You have now successfully created base images for your VMs and can use them with GitLab's custom executor.

Utilizing GitLab's custom executor

To set-up the gitlab-runner agent correctly, follow the official documentation here. For the stage scripts, you're going to use the following in your gitlab-runner config:

...
[runners.custom]
prepare_exec = "/home/<user>/.local/bin/libvirt-gci"
prepare_args = [ "prepare" ]
run_exec = "/home/<user>/.local/bin/libvirt-gci"
run_args = ["run", "--script"]
cleanup_exec = "/home/<user>/.local/bin/libvirt-gci"
cleanup_args = ["cleanup"]

You'll also need to set the builds_dir and cache_dir runner options, otherwise GitLab will complain and jobs will automatically abort.

TIP: Don't forget to set the concurrent argument for the gitlab-runner agent to make sure several VM jobs can run in parallel on your host.
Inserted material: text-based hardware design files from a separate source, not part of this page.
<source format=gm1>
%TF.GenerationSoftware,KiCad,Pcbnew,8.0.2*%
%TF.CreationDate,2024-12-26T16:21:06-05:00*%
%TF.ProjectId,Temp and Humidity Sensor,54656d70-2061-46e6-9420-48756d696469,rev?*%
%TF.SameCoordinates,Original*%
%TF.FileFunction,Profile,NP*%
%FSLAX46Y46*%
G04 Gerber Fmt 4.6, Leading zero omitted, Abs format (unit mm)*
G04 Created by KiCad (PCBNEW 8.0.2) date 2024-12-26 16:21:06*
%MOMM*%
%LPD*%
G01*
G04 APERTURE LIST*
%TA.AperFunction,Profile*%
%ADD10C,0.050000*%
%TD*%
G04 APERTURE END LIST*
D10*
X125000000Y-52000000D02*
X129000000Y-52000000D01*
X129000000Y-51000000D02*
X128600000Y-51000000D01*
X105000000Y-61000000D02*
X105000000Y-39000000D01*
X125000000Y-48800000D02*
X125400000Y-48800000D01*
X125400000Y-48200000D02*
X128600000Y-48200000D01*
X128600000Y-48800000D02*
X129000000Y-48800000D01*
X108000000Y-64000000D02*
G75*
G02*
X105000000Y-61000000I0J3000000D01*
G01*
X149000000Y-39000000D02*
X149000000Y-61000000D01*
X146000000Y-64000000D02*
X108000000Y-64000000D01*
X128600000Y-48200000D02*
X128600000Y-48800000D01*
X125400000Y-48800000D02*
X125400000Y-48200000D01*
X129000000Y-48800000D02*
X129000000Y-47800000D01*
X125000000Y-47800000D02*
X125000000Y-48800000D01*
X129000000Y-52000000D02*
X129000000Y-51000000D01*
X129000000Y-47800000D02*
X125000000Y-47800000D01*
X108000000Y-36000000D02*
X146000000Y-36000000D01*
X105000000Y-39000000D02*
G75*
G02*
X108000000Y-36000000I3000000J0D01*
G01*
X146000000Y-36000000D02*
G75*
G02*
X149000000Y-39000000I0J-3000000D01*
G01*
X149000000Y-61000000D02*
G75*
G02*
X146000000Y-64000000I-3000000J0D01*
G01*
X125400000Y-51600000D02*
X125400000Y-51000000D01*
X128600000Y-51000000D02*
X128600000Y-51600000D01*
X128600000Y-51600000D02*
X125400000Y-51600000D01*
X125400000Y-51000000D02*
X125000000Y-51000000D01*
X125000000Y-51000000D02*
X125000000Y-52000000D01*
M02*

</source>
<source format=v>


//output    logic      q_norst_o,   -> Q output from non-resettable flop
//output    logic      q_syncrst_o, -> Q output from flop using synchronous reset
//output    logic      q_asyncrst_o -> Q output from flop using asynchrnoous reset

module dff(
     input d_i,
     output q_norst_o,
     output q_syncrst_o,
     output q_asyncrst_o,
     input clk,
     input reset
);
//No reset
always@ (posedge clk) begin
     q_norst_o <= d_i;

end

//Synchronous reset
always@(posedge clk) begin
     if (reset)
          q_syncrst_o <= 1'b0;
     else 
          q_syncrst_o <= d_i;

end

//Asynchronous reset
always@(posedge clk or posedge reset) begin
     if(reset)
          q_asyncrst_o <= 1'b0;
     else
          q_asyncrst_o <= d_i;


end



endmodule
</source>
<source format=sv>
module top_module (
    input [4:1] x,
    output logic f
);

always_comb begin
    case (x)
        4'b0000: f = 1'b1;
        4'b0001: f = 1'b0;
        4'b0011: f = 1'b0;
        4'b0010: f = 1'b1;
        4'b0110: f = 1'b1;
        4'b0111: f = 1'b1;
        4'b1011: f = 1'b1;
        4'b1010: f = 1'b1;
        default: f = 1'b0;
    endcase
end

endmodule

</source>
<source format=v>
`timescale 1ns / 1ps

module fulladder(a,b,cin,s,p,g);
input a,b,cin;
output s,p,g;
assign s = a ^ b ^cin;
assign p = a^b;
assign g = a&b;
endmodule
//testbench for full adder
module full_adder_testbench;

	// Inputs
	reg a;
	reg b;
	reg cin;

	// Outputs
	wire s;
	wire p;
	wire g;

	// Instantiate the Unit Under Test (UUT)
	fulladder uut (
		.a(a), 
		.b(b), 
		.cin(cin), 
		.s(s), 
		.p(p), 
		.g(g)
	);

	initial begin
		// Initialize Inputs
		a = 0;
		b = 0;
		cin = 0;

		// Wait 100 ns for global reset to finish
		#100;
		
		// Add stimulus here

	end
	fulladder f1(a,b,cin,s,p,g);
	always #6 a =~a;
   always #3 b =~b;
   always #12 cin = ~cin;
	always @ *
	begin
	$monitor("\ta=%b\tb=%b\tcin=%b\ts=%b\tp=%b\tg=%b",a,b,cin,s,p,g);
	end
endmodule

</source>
Provisioning a test instance manually

If you experience failures using the setup with GitLab it might be beneficial to be able to provision an instance manually the same way GitLab does. The reason for that is simple - GitLab always cleans up the machine after the job is finished, no matter if it passed or failed. So naturally, one would like to poke around the machine to see what could have caused the failure. One way of doing it is defining the same environment variables GitLab uses in their CI pipeline workflow.
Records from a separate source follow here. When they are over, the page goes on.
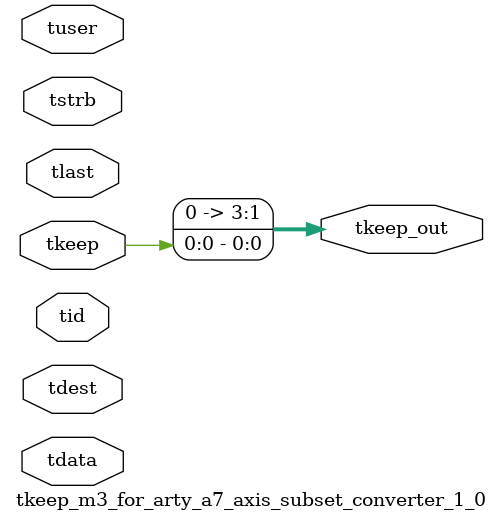
<source format=v>


`timescale 1ps/1ps

module tkeep_m3_for_arty_a7_axis_subset_converter_1_0 #
(
parameter C_S_AXIS_TDATA_WIDTH = 32,
parameter C_S_AXIS_TUSER_WIDTH = 0,
parameter C_S_AXIS_TID_WIDTH   = 0,
parameter C_S_AXIS_TDEST_WIDTH = 0,
parameter C_M_AXIS_TDATA_WIDTH = 32
)
(
input  [(C_S_AXIS_TDATA_WIDTH == 0 ? 1 : C_S_AXIS_TDATA_WIDTH)-1:0     ] tdata,
input  [(C_S_AXIS_TUSER_WIDTH == 0 ? 1 : C_S_AXIS_TUSER_WIDTH)-1:0     ] tuser,
input  [(C_S_AXIS_TID_WIDTH   == 0 ? 1 : C_S_AXIS_TID_WIDTH)-1:0       ] tid,
input  [(C_S_AXIS_TDEST_WIDTH == 0 ? 1 : C_S_AXIS_TDEST_WIDTH)-1:0     ] tdest,
input  [(C_S_AXIS_TDATA_WIDTH/8)-1:0 ] tkeep,
input  [(C_S_AXIS_TDATA_WIDTH/8)-1:0 ] tstrb,
input                                                                    tlast,
output [(C_M_AXIS_TDATA_WIDTH/8)-1:0 ] tkeep_out
);

assign tkeep_out = {tkeep[0:0]};

endmodule


</source>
$ CUSTOM_ENV_CI_PROJECT_NAME=libvirt \
  CUSTOM_ENV_CI_JOB_ID=12345 \
  CUSTOM_ENV_DISTRO=fedora-34 \
  libvirt-gci prepare

The other is to omit them and use the following CLI options:

$ libvirt-gci prepare --distro <template_os> [--machine <instance_name>]

Note that both of the above expect that you have installed the project binary using the setup.py script.

Once you're done playing with the instance, you can destroy it with the same tool using either of the following ways depending on which way you provisioned the instance:

$ CUSTOM_ENV_CI_PROJECT_NAME=libvirt \
  CUSTOM_ENV_CI_JOB_ID=12345 \
  CUSTOM_ENV_DISTRO=fedora-34 \
  libvirt-gci cleanup

or

$ libvirt-gci cleanup --machine <instance_name>

License

The contents of this repository are distributed under the terms of the GNU General Public License, version 2 (or later). See the COPYING file for full license terms and conditions.